– Да, – немного подумав, сказал Франц Фердинанд, – галичане – они такие, и поэтому прекрасно вписались в политику моего дяди, ибо та целиком и полностью оказалась направлена против России. Боюсь, что если резко изменить государственный курс, то эти люди станут проблемой уже для моей власти…
– Павел Павлович, – сказала императрица Ольга, – не забывайте, что описанные вами негативные явления могли бы наступить, если бы распад Австро-Венгрии произошел внезапно, как в вашей истории. Но у нашего друга Франца Фердинанда впереди еще примерно четверть века власти. Если готовиться к цивилизованному разводу заранее – например, под предлогом непреодолимых династических проблем – то многое можно успеть изменить и ко многому подготовиться.
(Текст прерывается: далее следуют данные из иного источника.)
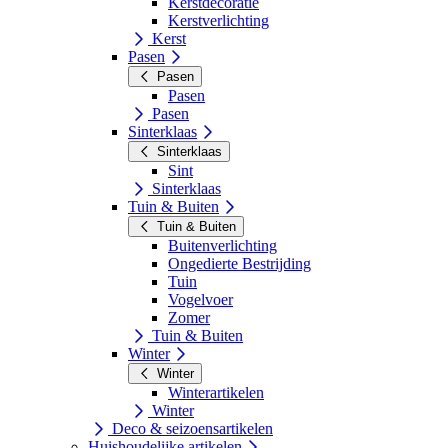
Kerstdecoratie
Kerstverlichting
Kerst
Pasen
Pasen
Pasen
Pasen
Sinterklaas
Sinterklaas
Sint
Sinterklaas
Tuin & Buiten
Tuin & Buiten
Buitenverlichting
Ongedierte Bestrijding
Tuin
Vogelvoer
Zomer
Tuin & Buiten
Winter
Winter
Winterartikelen
Winter
Deco & seizoensartikelen
Huishoudelijke artikelen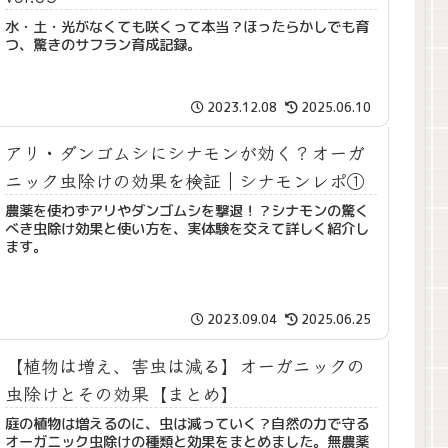
水・土・光がなくても咲くって本当？ほったらかしでも育
つ、驚きのサフラン育成記録。
2023.12.08
2025.06.10
アリ・ダンゴムシにシナモンが効く？オーガ
ニック虫除けの効果を検証｜シナモンレポ①
農薬を使わずアリやダンゴムシを撃退！？シナモンの驚く
べき虫除け効果と使い方を、実体験を交えて詳しく紹介し
ます。
2023.09.04
2025.06.25
【植物は増え、害虫は減る】オーガニックの
虫除けとその効果【まとめ】
庭の植物は増えるのに、虫は減っていく？自然の力で守る
オーガニック虫除けの種類と効果をまとめました。無農薬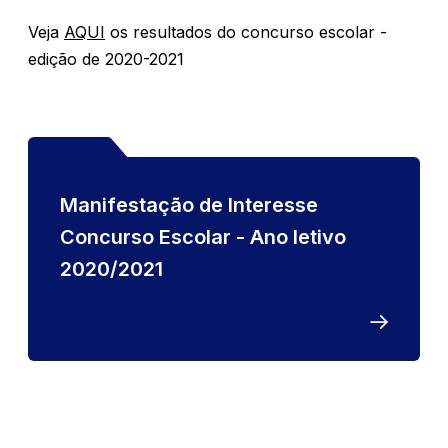
Veja
AQUI
os resultados do concurso escolar -
edição de 2020-2021
Manifestação de Interesse
Concurso Escolar - Ano letivo
2020/2021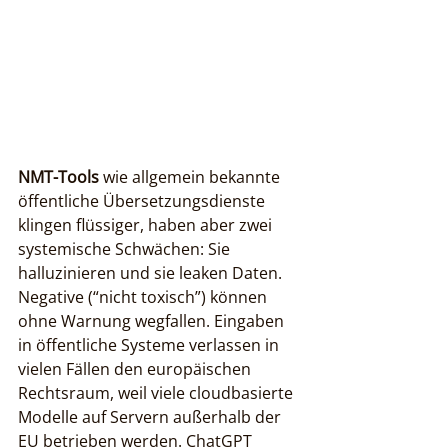
NMT-Tools
 wie allgemein bekannte 
öffentliche Übersetzungsdienste 
klingen flüssiger, haben aber zwei 
systemische Schwächen: Sie 
halluzinieren und sie leaken Daten. 
Negative (“nicht toxisch”) können 
ohne Warnung wegfallen. Eingaben 
in öffentliche Systeme verlassen in 
vielen Fällen den europäischen 
Rechtsraum, weil viele cloudbasierte 
Modelle auf Servern außerhalb der 
EU betrieben werden. ChatGPT 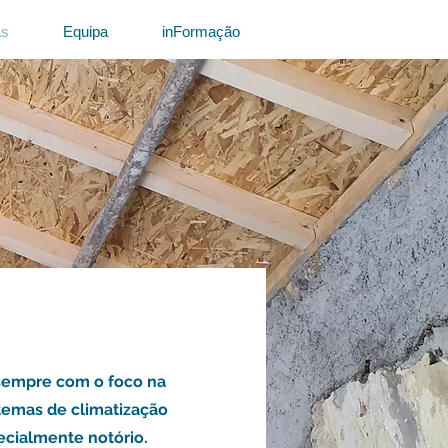
as
Equipa
inFormação
 sempre com o foco na
stemas de climatização
ecialmente notório.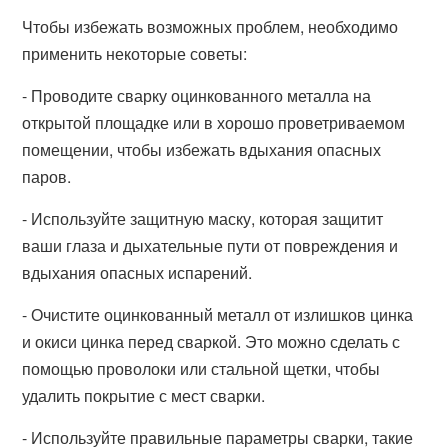
Чтобы избежать возможных проблем, необходимо
применить некоторые советы:
- Проводите сварку оцинкованного металла на
открытой площадке или в хорошо проветриваемом
помещении, чтобы избежать вдыхания опасных
паров.
- Используйте защитную маску, которая защитит
ваши глаза и дыхательные пути от повреждения и
вдыхания опасных испарений.
- Очистите оцинкованный металл от излишков цинка
и окиси цинка перед сваркой. Это можно сделать с
помощью проволоки или стальной щетки, чтобы
удалить покрытие с мест сварки.
- Используйте правильные параметры сварки, такие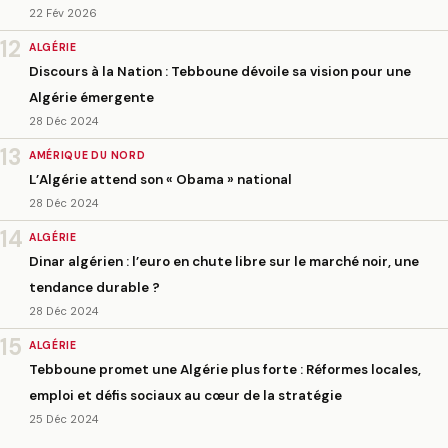
22 Fév 2026
12
ALGÉRIE
Discours à la Nation : Tebboune dévoile sa vision pour une
Algérie émergente
28 Déc 2024
13
AMÉRIQUE DU NORD
L’Algérie attend son « Obama » national
28 Déc 2024
14
ALGÉRIE
Dinar algérien : l’euro en chute libre sur le marché noir, une
tendance durable ?
28 Déc 2024
15
ALGÉRIE
Tebboune promet une Algérie plus forte : Réformes locales,
emploi et défis sociaux au cœur de la stratégie
25 Déc 2024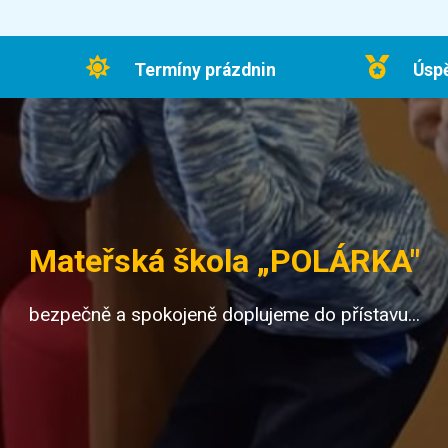
Termíny prázdnin
Úsp
Mateřská škola „POLÁRKA"
bezpečně a spokojeně doplujeme do přístavu...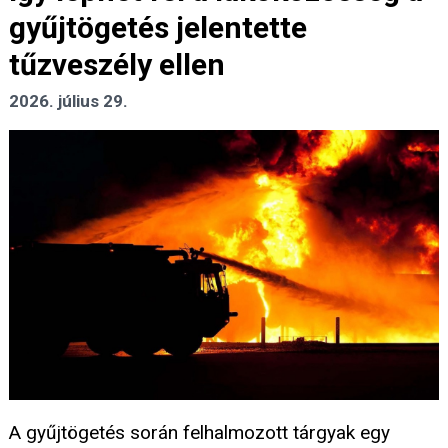
gyűjtögetés jelentette
tűzveszély ellen
2026. július 29.
A gyűjtögetés során felhalmozott tárgyak egy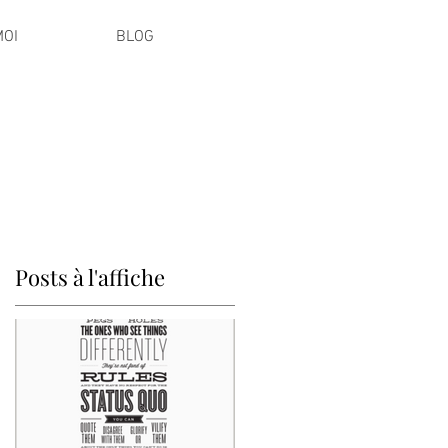
MOI
BLOG
Posts à l'affiche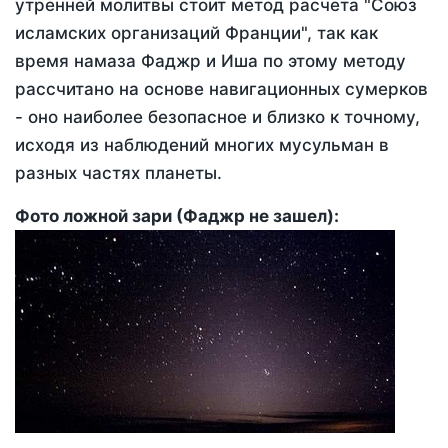
утренней молитвы стоит метод расчета "Союз
исламских организаций Франции", так как
время намаза Фаджр и Иша по этому методу
рассчитано на основе навигационных сумерков
- оно наиболее безопасное и близко к точному,
исходя из наблюдений многих мусульман в
разных частях планеты.
Фото ложной зари (Фаджр не зашел):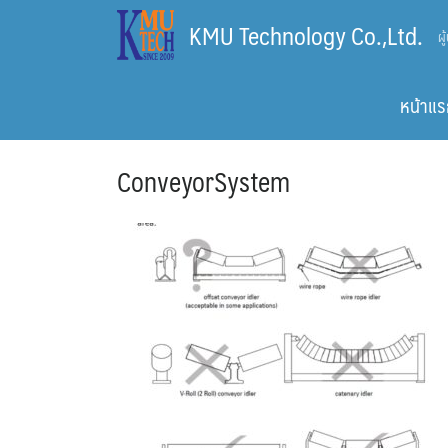
Skip
KMU Technology Co.,Ltd.
ผ
to
content
หน้าแร
ConveyorSystem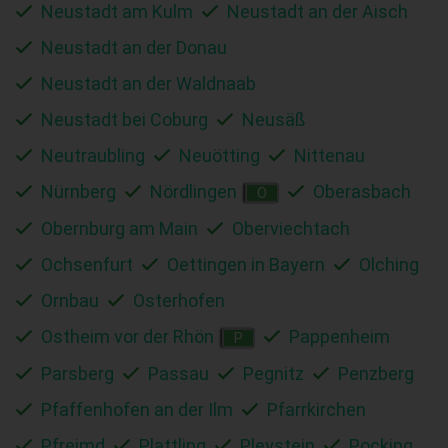
Neustadt am Kulm
Neustadt an der Aisch
Neustadt an der Donau
Neustadt an der Waldnaab
Neustadt bei Coburg
Neusäß
Neutraubling
Neuötting
Nittenau
Nürnberg
Nördlingen
Oberasbach
O
Obernburg am Main
Oberviechtach
Ochsenfurt
Oettingen in Bayern
Olching
Ornbau
Osterhofen
Ostheim vor der Rhön
Pappenheim
P
Parsberg
Passau
Pegnitz
Penzberg
Pfaffenhofen an der Ilm
Pfarrkirchen
Pfreimd
Plattling
Pleystein
Pocking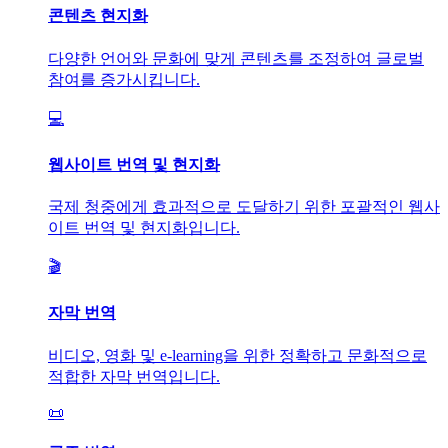
콘텐츠 현지화
다양한 언어와 문화에 맞게 콘텐츠를 조정하여 글로벌
참여를 증가시킵니다.
💻
웹사이트 번역 및 현지화
국제 청중에게 효과적으로 도달하기 위한 포괄적인 웹사
이트 번역 및 현지화입니다.
🎬
자막 번역
비디오, 영화 및 e-learning을 위한 정확하고 문화적으로
적합한 자막 번역입니다.
📜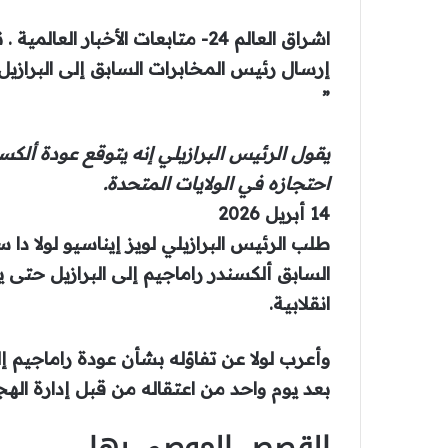
اشراق العالم 24- متابعات الأخبار 
إرسال رئيس المخابرات السابق إلى البرازيل 
”
يقول الرئيس البرازيلي إنه يتوقع عودة ألكس
احتجازه في الولايات المتحدة.
تم
14 أبريل 2026
النشر
طلب الرئيس البرازيلي لويز إيناسيو لولا دا 
بتاريخ
السابق ألكسندر راماجيم إلى البرازيل حت
14
انقلابية.
أبريل
وأعرب لولا عن تفاؤله بشأن عودة راماجيم إلى
2026
بعد يوم واحد من اعتقاله من قبل إدارة الهجر
القصص الموصى بها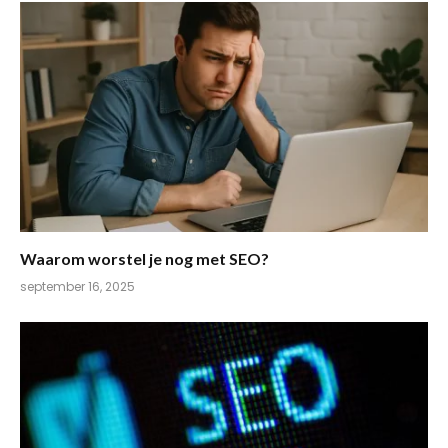
Waarom worstel je nog met SEO?
september 16, 2025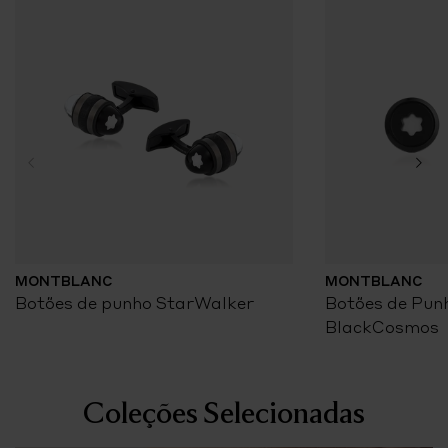
MONTBLANC
MONTBLANC
Botões de punho StarWalker
Botões de Pun
BlackCosmos
Coleções Selecionadas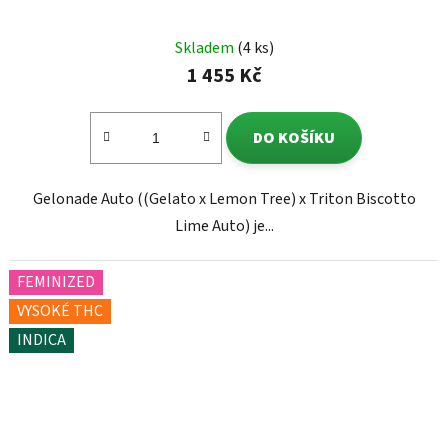
Skladem
(4 ks)
1 455 Kč
DO KOŠÍKU
Gelonade Auto ((Gelato x Lemon Tree) x Triton Biscotto
Lime Auto) je...
FEMINIZED
VYSOKÉ THC
INDICA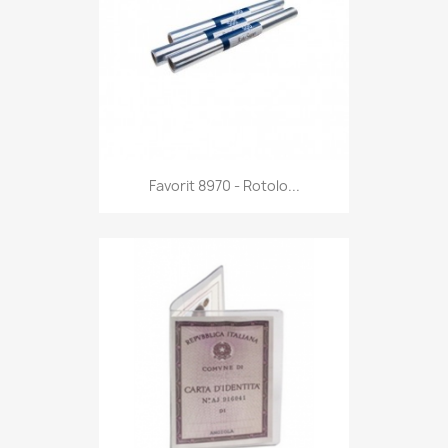
Anteprima

Favorit 8970 - Rotolo...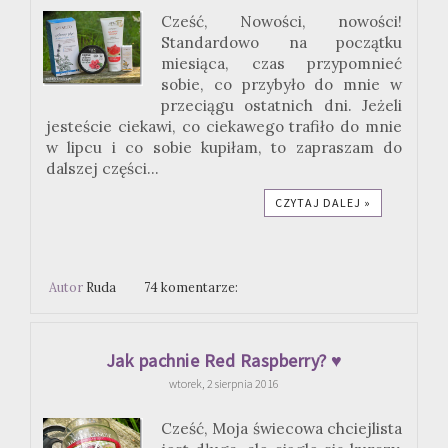
Cześć, Nowości, nowości!
Standardowo na początku
miesiąca, czas przypomnieć
sobie, co przybyło do mnie w
przeciągu ostatnich dni. Jeżeli
jesteście ciekawi, co ciekawego trafiło do mnie
w lipcu i co sobie kupiłam, to zapraszam do
dalszej części...
CZYTAJ DALEJ »
Autor
Ruda
74 komentarze:
Jak pachnie Red Raspberry? ♥
wtorek, 2 sierpnia 2016
Cześć, Moja świecowa chciejlista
По крайней мере, если посреди радикально замиренной Европы вдруг появится очаг нестабильности, то задавить его совместными усилиями будет не так уж и сложно. Но дело в том, что у нас есть проблема, которая не может ждать четверть века.
– Как я понимаю, вы имеете в виду сербский вопрос? – со вздохом сказал Франц Фердинанд. – Или речь идет о Трансильвании, которую вы хотите присоединить к так блестяще присвоенной вами Румынии? Вот было вполне состоявшееся независимое государство – и вдруг его уже нет, будто корова языком слизнула.
– Не думаю, что в Будапеште и Вене были достаточно высокого мнения о румынской государственности, – с иронией ответила русская императрица. – То, что им по случаю досталось, так же, по случаю, из тупого упрямства, они и потеряли. Одним словом, Трансильвания нас не интересует, как и Галиция, по крайней мере, пока. Если когда-нибудь потом, после вашей смерти, с ней будут какие-нибудь проблемы, то их мы будем решать в рабочем порядке – так же, как и с другими подобными территориями. Сейчас нас интересует сербский вопрос, который и в самом деле не может ждать.
– Насколько я понимаю, – проворчал Франц Фердинанд, – именно для того, чтобы иметь право разрешить сербский вопрос в самом радикальном ключе, вы сначала выдали за своего брата сербскую принцессу, а потом сделали его царем Болгарии…
– Неправильно понимаете, – вместо императрицы ответил Одинцов, – на самом деле сербский вопрос – это ключ к большой войне на Балканах. Половину этой задачи мы решили, когда сделали так, что сербы не потянутся за чужими кусками. Теперь надо добиться, чтобы Сербия получила все земли, населенные сербами, а иначе мы не договоримся, и тогда разбирать Австро-Венгрию на запчасти придется в ускоренном порядке, невзирая на некоторые издержки.
– Да, мой друг! – патетически воскликнул кайзер. – Русские настроены серьезно, а мы не согласны из-за такой мелочи ставить на кон существование своего Второго Рейха. Если вы упрямитесь по этому вопросу, когда во всем остальном вам дают шанс сделать все благопристойно, то мы отходим в сторону и умываем руки. Если русские и болгарские армии атакуют вас с территории Сербии, то мы не будем считать Россию находящейся в состоянии войны с Австро-Венгрией и, соответственно, не вступим в войну на вашей стороне. Ведь от вас просят такую малость, а вы кочевряжитесь.